THE PROBLEM: Reproduce exactly, with no pictures, each line from the opening of the material down through the line containing "Fig. 4. Orientation".

SUPPLIED INFORMATION:
######
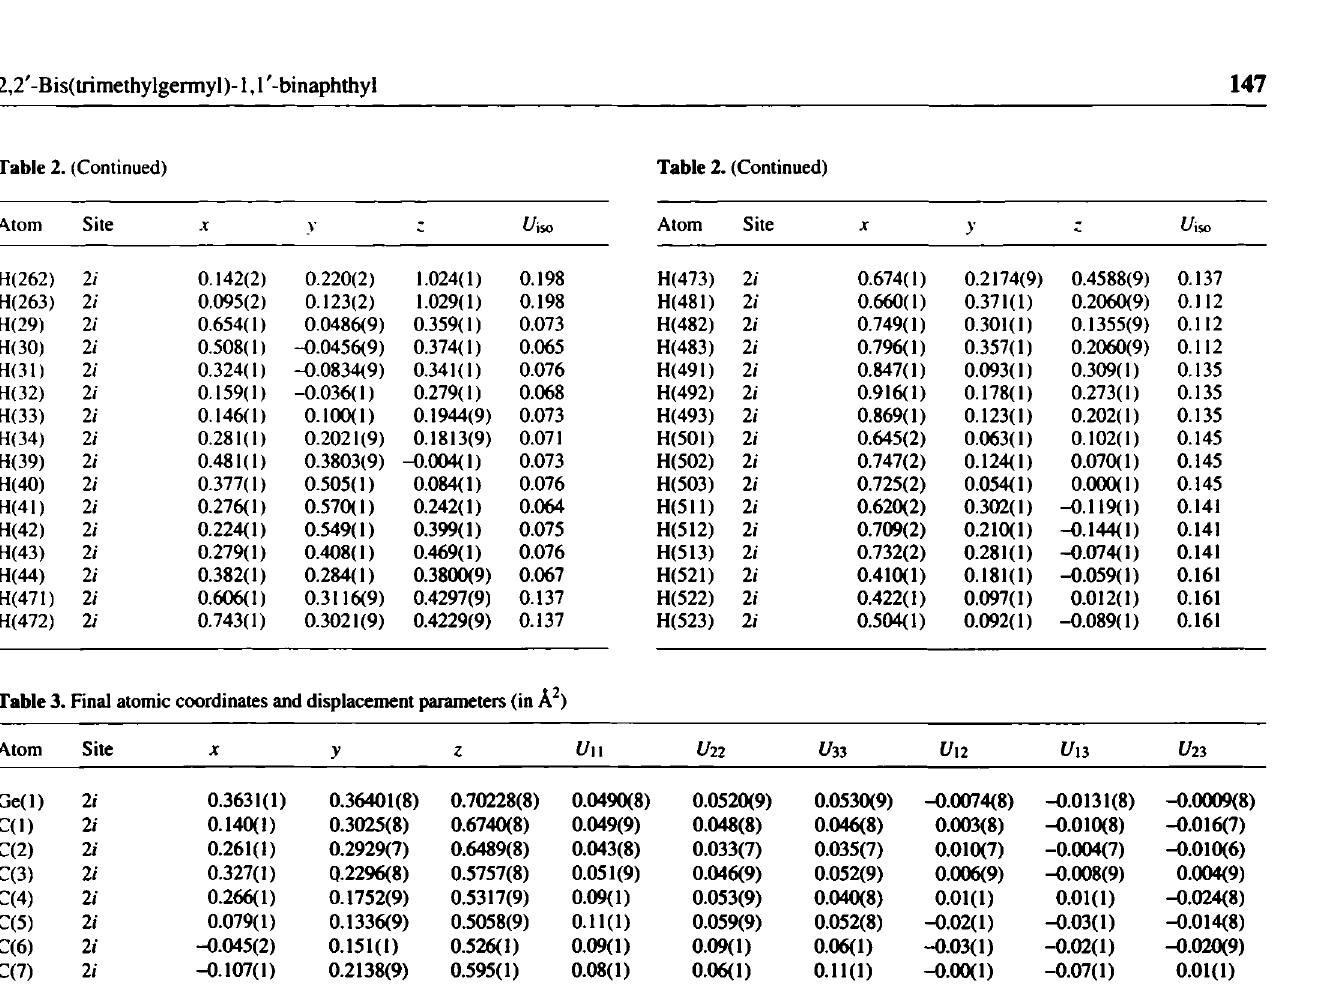
Table 3. Final atomic coordinates and displacement parameters (in Â 2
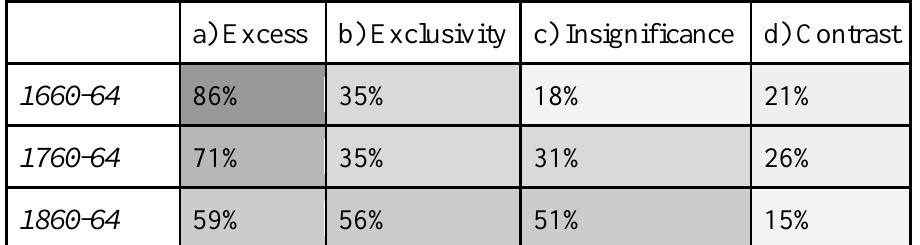
Table 3. Formal/morphological subtypes and associated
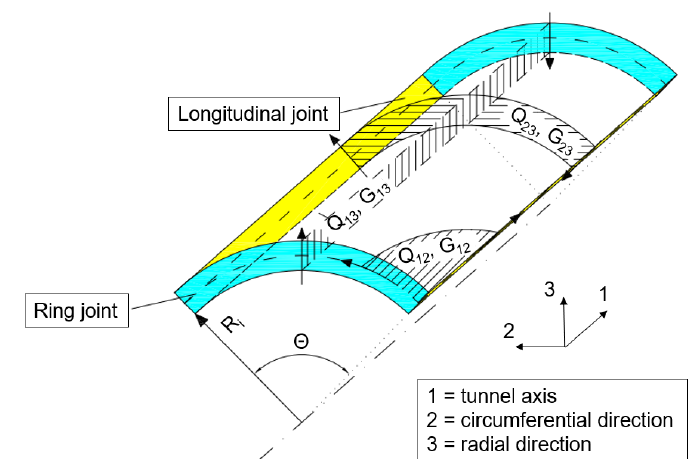
Fig. 4. Orientation of shear forces, shear moduli and shear deformations.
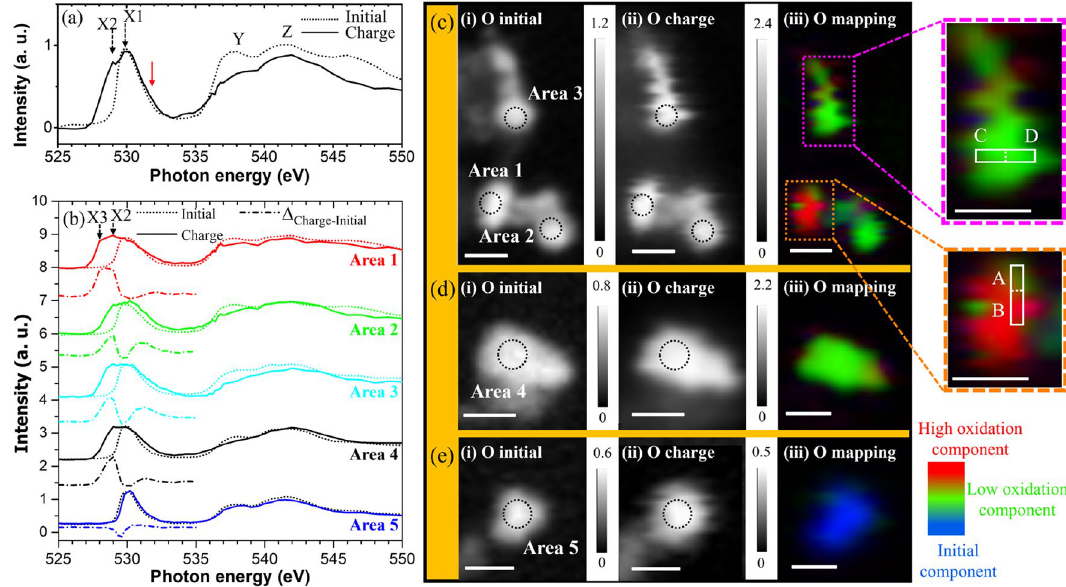
Figure 3. O K -edge XAS spectra of the initial (dotted line) and charged (solid line) states measured by STXM: ( a ) those averaged over all the particles and ( b ) those recorded at the circled areas (diameter: 300 nm) of different LiCoO 2 particles in ( c ), ( d ) and ( e ). Also contained in ( b ) are the difference spectra (dash-dotted lines, 525–535 eV). ( c – e ) STXM OD images of O K -edge of the LiCoO 2 particles obtained at the (i) initial and (ii) charged states, and (iii) stack mappings (525–550 eV) shown by red, green, and blue colors, each indicating the charged states assigned using the reference spectra (solid lines) of Areas 1 and 2, and the initial state assigned according to the reference spectrum (dotted line) recorded at Area 5 shown in ( b ). Enlarged rectangular regions (A, B, C, and D) separated by dashed lines are shown on the right. The red and green colors represent different oxidation states. All the OD images of O are plotted at 529 eV, and the white scale bars represent 0.5 μm.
######
OUTPUT FOR THIS EXERCISE:
Table 3. Final atomic coordinates and displacement parameters (in Â 2
Table 3. Formal/morphological subtypes and associated
Fig. 4. Orientation of shear forces, shear moduli and shear deformations.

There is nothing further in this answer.